Darren tertawa. Lihat, harga diri siapa kini yang juga setinggi matahari?

"Oh? So do you think you could handle it?" ucapnya, menggoda Reyna dengan alis terangkat.

"I... I can," ucap Reyna percaya diri. "I'm not delicate at all."

Darren menarik paha Reyna untuk lebih mendekat. Ia menaikkan kecepatan getaran dari vibrator itu. Berusaha menarik setiap inchi hasrat Reyna dengan menggoda saraf pada dinding-dinding vaginanya. Tidak berhenti di situ, Darren kembali mempermainkan klitoris Reyna, membuat Gerakan memutar pada tonjolan daging itu dan mencubitnya dengan lebih kuat dari pada tadi.

Reyna masih keras kepala. Tapi Darren tahu cewek itu tidak akan mampu bertahan lebih lama lagi. Desahan tertahan Reyna terdengar seperti gumaman.

Vibrator itu lalu Darren tarik ke arah luar. Ia memaju mundurkan alat itu, mengobrak-abrik vagina Reyna dan memancing tiap gairahnya.

"Pull it out!" pinta Reyna putus asa. Ia merasa di ujung tanduk. Kalau sudah begini, bagaimana pun hatinya menolak, tubuhnya tetap akan menikmati tawaran kenikmatan yang begitu didamba ini.

Gerakan Darren semakin cepat dan kuat. Ingin menyambut datangnya klimaks Reyna secepatnya.

Reyna memekik tertahan ketika ia mencapai puncak pelepasannya. Kakinya terasa begitu lemas. Ia tidak lagi mampu meremas bed cover. Reyna mengais napas sebanyak-banyaknya. Dadanya terlihat naik turun. Ia mengutuk dirinya sendiri karena kalah dalam permainan Darren.

"Look. You are enjoying it," ucap Darren sambil mengeluarkan vibrator itu. Cairan hangat Reyna ikut keluar dan membasahi bed cover.

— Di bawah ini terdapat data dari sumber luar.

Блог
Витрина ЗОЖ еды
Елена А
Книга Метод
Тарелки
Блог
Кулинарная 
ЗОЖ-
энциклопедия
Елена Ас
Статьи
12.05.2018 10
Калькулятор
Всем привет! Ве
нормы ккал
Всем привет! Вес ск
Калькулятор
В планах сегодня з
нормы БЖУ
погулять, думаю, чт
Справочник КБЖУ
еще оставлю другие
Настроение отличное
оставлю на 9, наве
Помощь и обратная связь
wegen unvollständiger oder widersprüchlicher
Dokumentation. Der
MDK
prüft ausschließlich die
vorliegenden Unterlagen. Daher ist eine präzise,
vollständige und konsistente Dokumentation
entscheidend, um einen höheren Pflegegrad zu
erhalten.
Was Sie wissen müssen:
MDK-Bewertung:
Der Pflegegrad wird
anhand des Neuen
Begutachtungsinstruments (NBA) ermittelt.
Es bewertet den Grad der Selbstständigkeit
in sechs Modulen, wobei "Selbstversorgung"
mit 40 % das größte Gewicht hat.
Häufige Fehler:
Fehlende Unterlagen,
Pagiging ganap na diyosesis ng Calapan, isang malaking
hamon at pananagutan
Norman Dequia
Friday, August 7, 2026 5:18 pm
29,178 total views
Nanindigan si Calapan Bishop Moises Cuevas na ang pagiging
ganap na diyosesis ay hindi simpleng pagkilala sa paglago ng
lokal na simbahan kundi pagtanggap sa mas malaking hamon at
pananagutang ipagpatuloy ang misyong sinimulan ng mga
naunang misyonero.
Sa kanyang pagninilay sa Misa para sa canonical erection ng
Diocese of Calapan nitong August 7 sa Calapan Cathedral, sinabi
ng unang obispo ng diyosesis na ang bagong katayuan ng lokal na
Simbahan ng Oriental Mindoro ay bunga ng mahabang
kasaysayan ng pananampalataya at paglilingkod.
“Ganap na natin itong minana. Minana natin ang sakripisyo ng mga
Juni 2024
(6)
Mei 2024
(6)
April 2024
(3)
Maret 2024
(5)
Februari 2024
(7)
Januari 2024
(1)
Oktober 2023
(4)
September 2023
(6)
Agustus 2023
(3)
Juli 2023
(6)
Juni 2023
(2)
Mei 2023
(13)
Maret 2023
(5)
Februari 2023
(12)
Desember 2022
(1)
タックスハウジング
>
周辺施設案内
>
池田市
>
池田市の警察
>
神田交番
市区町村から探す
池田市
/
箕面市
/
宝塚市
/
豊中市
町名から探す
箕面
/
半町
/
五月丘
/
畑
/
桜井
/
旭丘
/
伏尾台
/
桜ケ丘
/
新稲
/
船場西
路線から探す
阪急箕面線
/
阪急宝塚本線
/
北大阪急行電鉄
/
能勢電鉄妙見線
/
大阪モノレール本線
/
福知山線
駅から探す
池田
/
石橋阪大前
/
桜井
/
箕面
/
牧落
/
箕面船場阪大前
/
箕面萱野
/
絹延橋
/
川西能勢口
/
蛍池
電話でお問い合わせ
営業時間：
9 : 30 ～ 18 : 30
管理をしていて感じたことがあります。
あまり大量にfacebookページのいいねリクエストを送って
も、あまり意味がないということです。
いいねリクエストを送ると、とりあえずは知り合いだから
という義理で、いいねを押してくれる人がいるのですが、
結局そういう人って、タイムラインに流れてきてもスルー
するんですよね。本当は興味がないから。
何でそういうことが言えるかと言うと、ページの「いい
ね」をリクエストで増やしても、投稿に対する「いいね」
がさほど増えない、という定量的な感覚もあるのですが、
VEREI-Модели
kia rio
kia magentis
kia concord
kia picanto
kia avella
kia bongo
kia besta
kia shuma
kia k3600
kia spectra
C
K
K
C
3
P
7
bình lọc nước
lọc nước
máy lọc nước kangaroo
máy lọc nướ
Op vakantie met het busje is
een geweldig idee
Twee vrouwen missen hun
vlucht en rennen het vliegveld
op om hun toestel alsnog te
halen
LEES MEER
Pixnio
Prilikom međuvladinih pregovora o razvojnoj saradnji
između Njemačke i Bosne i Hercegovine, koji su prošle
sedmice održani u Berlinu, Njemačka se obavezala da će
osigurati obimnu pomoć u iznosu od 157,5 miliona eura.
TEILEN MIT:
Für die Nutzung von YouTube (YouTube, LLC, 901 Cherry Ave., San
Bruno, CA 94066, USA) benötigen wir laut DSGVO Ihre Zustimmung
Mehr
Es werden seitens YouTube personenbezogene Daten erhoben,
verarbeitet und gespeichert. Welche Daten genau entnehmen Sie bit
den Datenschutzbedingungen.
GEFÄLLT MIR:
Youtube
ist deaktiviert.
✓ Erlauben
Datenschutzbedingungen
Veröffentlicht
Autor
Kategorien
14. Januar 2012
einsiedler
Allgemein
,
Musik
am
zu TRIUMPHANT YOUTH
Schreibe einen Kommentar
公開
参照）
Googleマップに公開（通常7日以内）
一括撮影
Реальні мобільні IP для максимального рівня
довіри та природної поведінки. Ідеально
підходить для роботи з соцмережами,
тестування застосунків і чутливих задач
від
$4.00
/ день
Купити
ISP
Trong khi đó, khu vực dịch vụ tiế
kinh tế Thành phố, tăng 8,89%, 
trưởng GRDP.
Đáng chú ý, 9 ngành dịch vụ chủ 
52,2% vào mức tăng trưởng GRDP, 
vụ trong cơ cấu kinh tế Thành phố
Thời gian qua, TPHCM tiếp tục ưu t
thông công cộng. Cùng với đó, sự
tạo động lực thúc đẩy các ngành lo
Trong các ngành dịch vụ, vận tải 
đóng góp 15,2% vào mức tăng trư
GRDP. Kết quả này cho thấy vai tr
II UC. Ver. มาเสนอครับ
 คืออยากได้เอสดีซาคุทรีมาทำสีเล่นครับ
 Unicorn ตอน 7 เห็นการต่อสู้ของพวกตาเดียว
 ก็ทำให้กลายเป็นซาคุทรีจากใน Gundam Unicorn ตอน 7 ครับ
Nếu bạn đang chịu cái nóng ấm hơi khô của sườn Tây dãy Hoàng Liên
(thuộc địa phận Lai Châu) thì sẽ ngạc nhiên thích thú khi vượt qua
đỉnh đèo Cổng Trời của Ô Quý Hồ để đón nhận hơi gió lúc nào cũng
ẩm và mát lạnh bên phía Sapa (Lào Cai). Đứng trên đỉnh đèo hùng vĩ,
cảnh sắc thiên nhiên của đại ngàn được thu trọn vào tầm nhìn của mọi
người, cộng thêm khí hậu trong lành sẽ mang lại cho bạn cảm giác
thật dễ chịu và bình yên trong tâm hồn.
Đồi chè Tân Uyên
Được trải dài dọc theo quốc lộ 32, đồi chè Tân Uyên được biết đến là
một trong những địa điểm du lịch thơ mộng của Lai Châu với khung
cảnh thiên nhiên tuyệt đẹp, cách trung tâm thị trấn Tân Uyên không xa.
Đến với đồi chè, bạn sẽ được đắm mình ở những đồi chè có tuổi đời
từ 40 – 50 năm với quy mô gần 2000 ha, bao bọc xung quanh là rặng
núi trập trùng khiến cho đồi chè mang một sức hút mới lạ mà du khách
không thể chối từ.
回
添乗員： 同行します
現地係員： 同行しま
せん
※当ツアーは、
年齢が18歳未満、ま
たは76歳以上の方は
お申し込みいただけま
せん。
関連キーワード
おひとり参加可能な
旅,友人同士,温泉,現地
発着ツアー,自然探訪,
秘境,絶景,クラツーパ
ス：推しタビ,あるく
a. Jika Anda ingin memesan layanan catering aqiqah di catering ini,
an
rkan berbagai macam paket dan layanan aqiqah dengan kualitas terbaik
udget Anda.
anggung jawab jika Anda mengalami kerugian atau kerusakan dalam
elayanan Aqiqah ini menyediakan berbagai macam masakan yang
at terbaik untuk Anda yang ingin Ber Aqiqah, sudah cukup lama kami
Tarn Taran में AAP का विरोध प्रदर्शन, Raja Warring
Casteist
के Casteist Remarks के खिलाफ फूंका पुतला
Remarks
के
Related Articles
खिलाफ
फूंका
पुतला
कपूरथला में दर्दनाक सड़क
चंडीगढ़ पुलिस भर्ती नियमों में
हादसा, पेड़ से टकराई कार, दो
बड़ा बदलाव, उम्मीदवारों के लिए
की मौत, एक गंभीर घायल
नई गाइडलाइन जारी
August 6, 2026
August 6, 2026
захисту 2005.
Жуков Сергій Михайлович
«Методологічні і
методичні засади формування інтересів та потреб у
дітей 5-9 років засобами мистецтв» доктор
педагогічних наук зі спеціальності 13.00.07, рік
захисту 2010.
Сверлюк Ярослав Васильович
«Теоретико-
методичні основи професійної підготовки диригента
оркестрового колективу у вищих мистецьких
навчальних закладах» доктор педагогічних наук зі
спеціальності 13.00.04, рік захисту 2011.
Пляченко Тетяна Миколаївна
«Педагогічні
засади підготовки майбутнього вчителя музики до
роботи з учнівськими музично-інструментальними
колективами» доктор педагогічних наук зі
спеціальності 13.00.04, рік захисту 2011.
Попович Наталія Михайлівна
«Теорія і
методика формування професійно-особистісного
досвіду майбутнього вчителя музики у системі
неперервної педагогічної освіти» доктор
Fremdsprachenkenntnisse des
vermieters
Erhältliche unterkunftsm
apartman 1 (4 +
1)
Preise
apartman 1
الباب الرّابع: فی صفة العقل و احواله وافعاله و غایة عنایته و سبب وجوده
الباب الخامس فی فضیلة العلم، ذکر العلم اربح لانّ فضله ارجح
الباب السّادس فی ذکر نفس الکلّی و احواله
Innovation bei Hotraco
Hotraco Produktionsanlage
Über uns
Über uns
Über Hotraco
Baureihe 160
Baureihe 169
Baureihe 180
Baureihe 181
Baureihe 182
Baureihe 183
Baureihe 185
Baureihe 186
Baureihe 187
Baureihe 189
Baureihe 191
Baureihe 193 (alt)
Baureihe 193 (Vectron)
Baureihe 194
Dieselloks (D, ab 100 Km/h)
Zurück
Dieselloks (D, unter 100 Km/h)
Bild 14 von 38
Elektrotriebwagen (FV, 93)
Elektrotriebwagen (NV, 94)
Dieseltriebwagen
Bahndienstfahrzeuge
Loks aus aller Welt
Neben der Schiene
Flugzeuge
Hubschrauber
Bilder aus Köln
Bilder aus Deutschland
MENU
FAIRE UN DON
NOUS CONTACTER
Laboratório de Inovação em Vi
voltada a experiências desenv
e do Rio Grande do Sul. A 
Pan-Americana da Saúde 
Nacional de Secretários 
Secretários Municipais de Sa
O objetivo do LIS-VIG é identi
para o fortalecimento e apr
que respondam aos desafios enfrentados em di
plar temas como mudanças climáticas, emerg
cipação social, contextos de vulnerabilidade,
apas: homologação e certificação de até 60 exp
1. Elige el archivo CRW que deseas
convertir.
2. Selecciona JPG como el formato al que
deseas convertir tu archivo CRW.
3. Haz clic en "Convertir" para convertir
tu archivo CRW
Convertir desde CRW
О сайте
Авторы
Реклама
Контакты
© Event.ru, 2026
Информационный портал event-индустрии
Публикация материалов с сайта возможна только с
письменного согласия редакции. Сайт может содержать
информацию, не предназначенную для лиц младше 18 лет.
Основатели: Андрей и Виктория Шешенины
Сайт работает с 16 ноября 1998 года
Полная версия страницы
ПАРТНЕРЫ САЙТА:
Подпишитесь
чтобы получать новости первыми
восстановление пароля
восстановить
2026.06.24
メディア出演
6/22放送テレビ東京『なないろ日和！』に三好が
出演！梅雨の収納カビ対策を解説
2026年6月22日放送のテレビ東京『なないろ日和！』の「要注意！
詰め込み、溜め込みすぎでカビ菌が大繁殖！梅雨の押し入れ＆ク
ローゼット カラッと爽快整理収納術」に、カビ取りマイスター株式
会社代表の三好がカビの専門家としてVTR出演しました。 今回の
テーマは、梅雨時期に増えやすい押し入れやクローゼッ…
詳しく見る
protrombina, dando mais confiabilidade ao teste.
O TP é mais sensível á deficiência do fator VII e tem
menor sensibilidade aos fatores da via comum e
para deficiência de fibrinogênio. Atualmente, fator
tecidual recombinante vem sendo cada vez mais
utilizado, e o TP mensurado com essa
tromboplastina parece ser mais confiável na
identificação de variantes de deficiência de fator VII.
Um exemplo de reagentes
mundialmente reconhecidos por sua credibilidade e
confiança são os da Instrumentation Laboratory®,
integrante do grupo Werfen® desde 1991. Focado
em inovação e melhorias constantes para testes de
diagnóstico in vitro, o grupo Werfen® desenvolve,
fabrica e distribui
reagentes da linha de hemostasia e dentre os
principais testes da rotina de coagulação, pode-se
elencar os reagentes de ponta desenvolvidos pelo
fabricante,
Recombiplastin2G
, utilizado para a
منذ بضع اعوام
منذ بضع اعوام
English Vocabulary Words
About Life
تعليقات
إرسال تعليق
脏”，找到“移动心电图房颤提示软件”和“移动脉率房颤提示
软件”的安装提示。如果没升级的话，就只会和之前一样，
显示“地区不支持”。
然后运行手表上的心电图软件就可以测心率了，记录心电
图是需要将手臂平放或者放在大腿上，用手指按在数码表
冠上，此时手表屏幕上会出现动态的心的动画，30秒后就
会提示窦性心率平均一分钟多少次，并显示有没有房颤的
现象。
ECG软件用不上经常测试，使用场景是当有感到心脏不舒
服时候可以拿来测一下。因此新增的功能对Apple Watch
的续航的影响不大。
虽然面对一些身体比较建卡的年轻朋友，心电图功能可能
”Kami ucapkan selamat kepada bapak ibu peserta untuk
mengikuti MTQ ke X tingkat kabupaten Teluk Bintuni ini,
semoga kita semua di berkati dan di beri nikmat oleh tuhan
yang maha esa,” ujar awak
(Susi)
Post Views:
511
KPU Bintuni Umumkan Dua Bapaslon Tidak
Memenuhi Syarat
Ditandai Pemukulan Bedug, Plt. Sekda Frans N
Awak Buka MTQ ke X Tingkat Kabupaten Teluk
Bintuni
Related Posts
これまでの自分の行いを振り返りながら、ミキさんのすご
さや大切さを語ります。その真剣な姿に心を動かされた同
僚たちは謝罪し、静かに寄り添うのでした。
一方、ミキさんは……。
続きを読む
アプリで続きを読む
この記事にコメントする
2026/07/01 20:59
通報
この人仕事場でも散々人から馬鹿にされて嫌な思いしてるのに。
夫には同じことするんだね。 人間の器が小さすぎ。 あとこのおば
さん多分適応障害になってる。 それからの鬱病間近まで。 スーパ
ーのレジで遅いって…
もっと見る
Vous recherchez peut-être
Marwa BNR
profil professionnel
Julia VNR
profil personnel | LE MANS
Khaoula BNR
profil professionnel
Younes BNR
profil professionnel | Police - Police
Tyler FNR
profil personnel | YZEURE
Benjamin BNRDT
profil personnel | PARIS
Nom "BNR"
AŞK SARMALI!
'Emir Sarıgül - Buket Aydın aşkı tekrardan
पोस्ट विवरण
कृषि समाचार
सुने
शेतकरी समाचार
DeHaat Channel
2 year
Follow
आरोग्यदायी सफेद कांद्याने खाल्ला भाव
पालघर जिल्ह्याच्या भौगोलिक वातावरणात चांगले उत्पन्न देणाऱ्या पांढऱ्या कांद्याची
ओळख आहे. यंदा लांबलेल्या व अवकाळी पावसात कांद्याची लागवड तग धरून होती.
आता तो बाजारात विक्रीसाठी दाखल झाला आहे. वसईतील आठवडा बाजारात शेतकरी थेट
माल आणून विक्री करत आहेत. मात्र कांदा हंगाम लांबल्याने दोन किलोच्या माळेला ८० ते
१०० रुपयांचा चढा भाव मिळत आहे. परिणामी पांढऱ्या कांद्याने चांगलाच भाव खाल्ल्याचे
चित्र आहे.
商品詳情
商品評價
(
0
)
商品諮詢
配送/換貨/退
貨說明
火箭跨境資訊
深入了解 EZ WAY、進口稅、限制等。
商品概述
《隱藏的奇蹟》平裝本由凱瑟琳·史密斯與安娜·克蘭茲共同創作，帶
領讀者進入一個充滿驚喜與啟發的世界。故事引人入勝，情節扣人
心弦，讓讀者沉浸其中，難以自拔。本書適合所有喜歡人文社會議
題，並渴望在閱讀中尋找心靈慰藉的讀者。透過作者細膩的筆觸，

Darren semakin terlihat bangga dan percaya diri.

Reyna menggeleng. "I'm not. Don't go any further..." pintanya lemah. Ia tidak ingin dipermalukan lebih dari ini.

Darren kembali tersenyum. Ia menyondongkan tubuhnya ke arah depan. Tangannya mencengkram leher Reyna dengan pelan, lalu menulusuri bahu, dan beralih membuka kaitan bra Reyna yang ada di bagian depan. Dua gundukan menggoda itu terayun pelan akibat perbuatannya. Sepasang puting ereksi terlihat di depannya, membuat mata Darren nyalang penuh gairah.

"What makes you think you have a choice?"